The token is supplied to the chart as global.secrets.cloudflared.tunnelToken (in a gitignored values-*.secrets.yaml); the umbrella renders it into the cloudflared-credentials Secret under the key TUNNEL_TOKEN, which the Deployment reads as the TUNNEL_TOKEN env. See helm.md § Secrets.

Ingress rules

Ingress rules are not in the cluster — cloudflared runs with just tunnel --metrics 0.0.0.0:2000 run and fetches its hostname→service mapping from Cloudflare's control plane at runtime (the dashboard's Public Hostnames). To change what's exposed, edit the tunnel in the dashboard; no redeploy.

Two hostnames are exposed today — the router and the UI — each mapped to its in-cluster Service. The router carries the OpenAI/Anthropic API; the UI is the operator console (gated by Google sign-in, see google-auth.md).

Put a Cloudflare Access application in front of router.<zone> that requires a service token. Clients send both:

  • CF-Access-Client-Id / CF-Access-Client-Secret headers (edge).
  • Authorization: Bearer <key> header (router).

This gives us defense in depth: edge revocation if a token leaks, router-side bearer check independent of Cloudflare.

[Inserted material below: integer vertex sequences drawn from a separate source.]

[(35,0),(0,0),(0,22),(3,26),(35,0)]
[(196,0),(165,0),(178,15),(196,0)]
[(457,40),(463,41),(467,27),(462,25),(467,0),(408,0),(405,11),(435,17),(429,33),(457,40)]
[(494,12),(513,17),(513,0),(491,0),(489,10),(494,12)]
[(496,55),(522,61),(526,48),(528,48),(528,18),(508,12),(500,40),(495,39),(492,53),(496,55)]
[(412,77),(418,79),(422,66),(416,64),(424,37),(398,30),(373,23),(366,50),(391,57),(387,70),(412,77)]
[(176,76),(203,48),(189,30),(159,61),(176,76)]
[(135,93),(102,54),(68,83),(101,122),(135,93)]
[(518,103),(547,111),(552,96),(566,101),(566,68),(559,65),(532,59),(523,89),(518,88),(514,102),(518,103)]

For service-to-service callers that cannot easily send extra headers, we can scope an Access bypass policy by IP range. Avoid this for human-facing clients.

Replicas and health

We run two cloudflared replicas so a pod restart does not drop the tunnel. Cloudflare maintains independent connections from each replica to the edge and load-balances across them automatically.

The metrics: 0.0.0.0:2000 line exposes /metrics (Prometheus) and /ready (used by Kubernetes probes).

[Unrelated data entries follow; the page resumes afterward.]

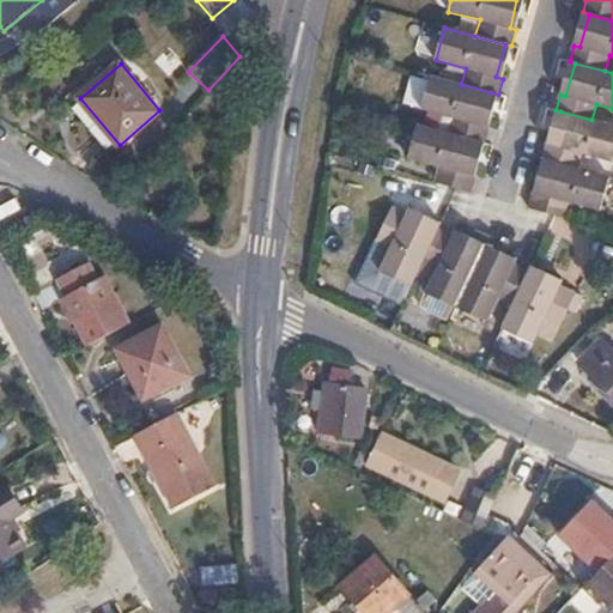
[(485,144),(490,128),(483,126),(491,92),(461,84),(431,77),(422,110),(453,119),(448,134),(478,141),(485,144)]
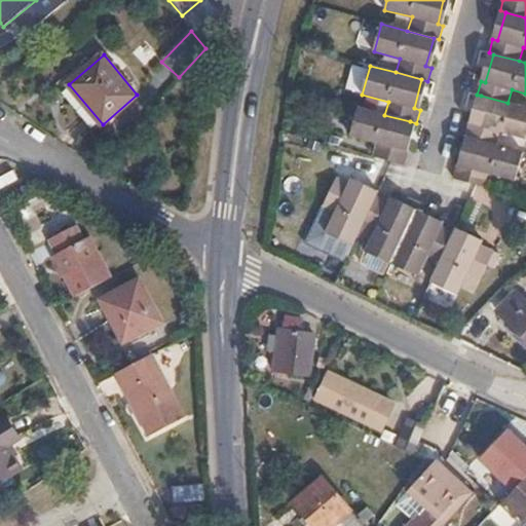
[(525,139),(525,136),(525,108),(508,103),(481,96),(474,124),(470,123),(465,137),(470,138),(495,145),(499,133),(525,139)]
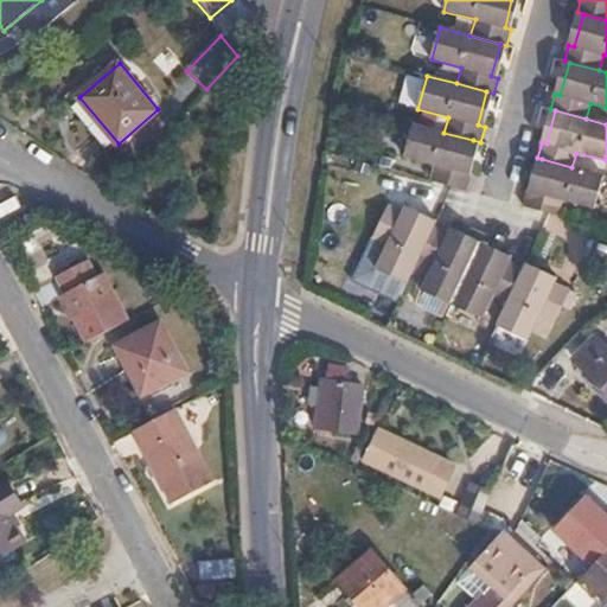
[(435,165),(432,181),(453,187),(467,191),(471,174),(465,173),(473,140),(443,133),(414,125),(404,157),(435,165)]
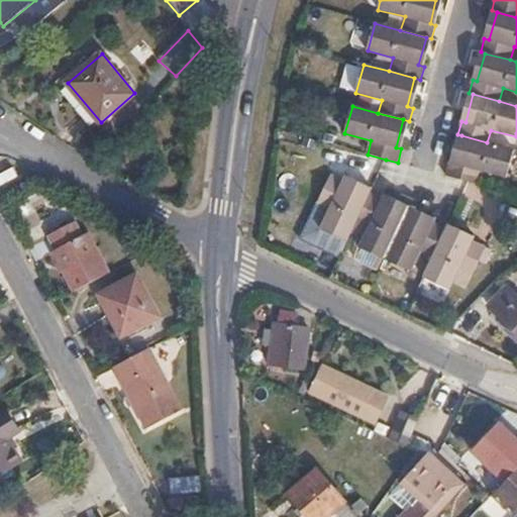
[(446,176),(476,184),(480,171),(505,178),(513,149),(487,142),(461,135),(454,164),(450,163),(446,176)]
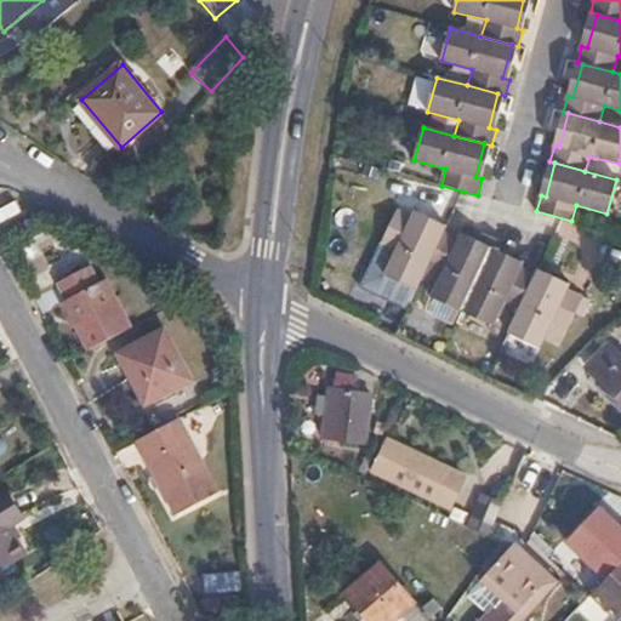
[(383,277),(416,292),(428,266),(444,232),(446,227),(414,211),(411,216),(396,210),(380,244),(394,251),(383,277)]
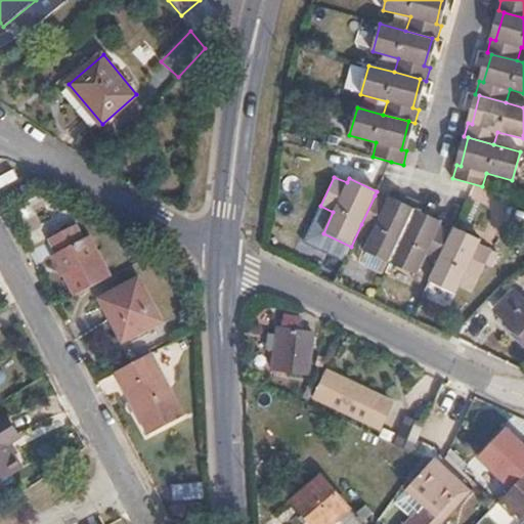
[(388,202),(375,195),(361,224),(374,230),(364,251),(390,263),(416,210),(390,198),(388,202)]
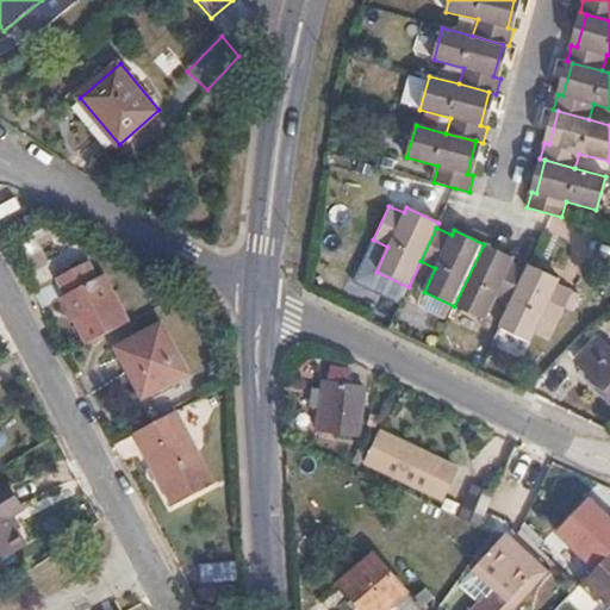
[(484,244),(454,306),(484,321),(496,297),(511,303),(527,271),(512,263),(515,257),(484,244)]
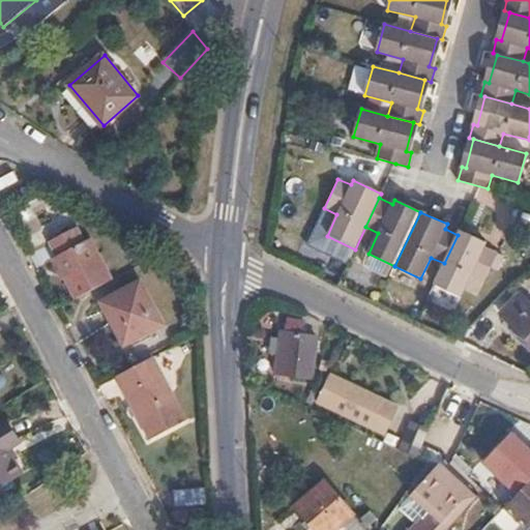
[(88,224),(49,240),(76,300),(115,284),(88,224)]
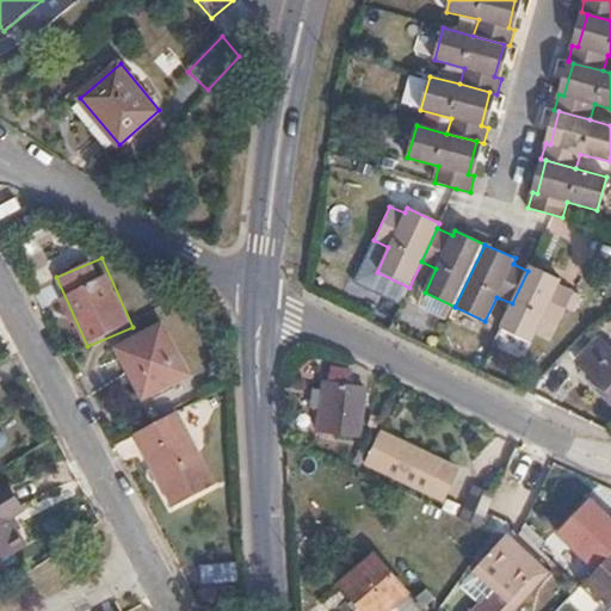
[(528,271),(512,303),(501,327),(530,341),(542,319),(559,326),(574,292),(557,284),(561,279),(530,265),(528,271)]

Hazard: the tunnel token defines the origin, not the cluster. Any cloudflared that starts with this tunnel's credentials becomes a live replica and Cloudflare load-balances the public hostnames across all of them. If the chart is ever deployed to a second cluster with the same cloudflared-credentials secret, that cluster starts serving (or failing) real production traffic — see the 2026-06-04 wrong-cluster incident in deploy.md. The deploy-time cluster guard exists to prevent exactly this; be deliberate about where the tunnel secret is installed.

Egress requirements

cloudflared needs egress to region1.argotunnel.com:7844 and region2.argotunnel.com:7844 (TCP). Both are covered by allowing *.argotunnel.com:7844 and *.cloudflare.com:7844 in the NetworkPolicy. No inbound ports.

Failure modes

Failure Result Recovery
Single cloudflared pod crash Other replica carries traffic. k8s restart.
Both replicas down Hostname returns 530 at the edge. k8s rolls them.
Cloudflare edge outage Hostname unreachable. Wait or fail over to a secondary tunnel in another zone (out of scope v1).
Credentials revoked / rotated Tunnel fails to start. Recreate Secret, restart Deployment.

What lives in this repo

  • The cloudflared subchart under charts/split-brain/charts/cloudflared/: Deployment, NetworkPolicy, PodDisruptionBudget, ServiceAccount. No ConfigMap (token mode) and no Dockerfile — the chart pulls the upstream cloudflare/cloudflared image pinned to a specific tag (image.tag in the subchart values), not a wrapper image we build.

What is not in the repo: the tunnel token, the DNS records, the Public Hostname mappings, or any Access policies. Those are operator-managed in the Cloudflare dashboard.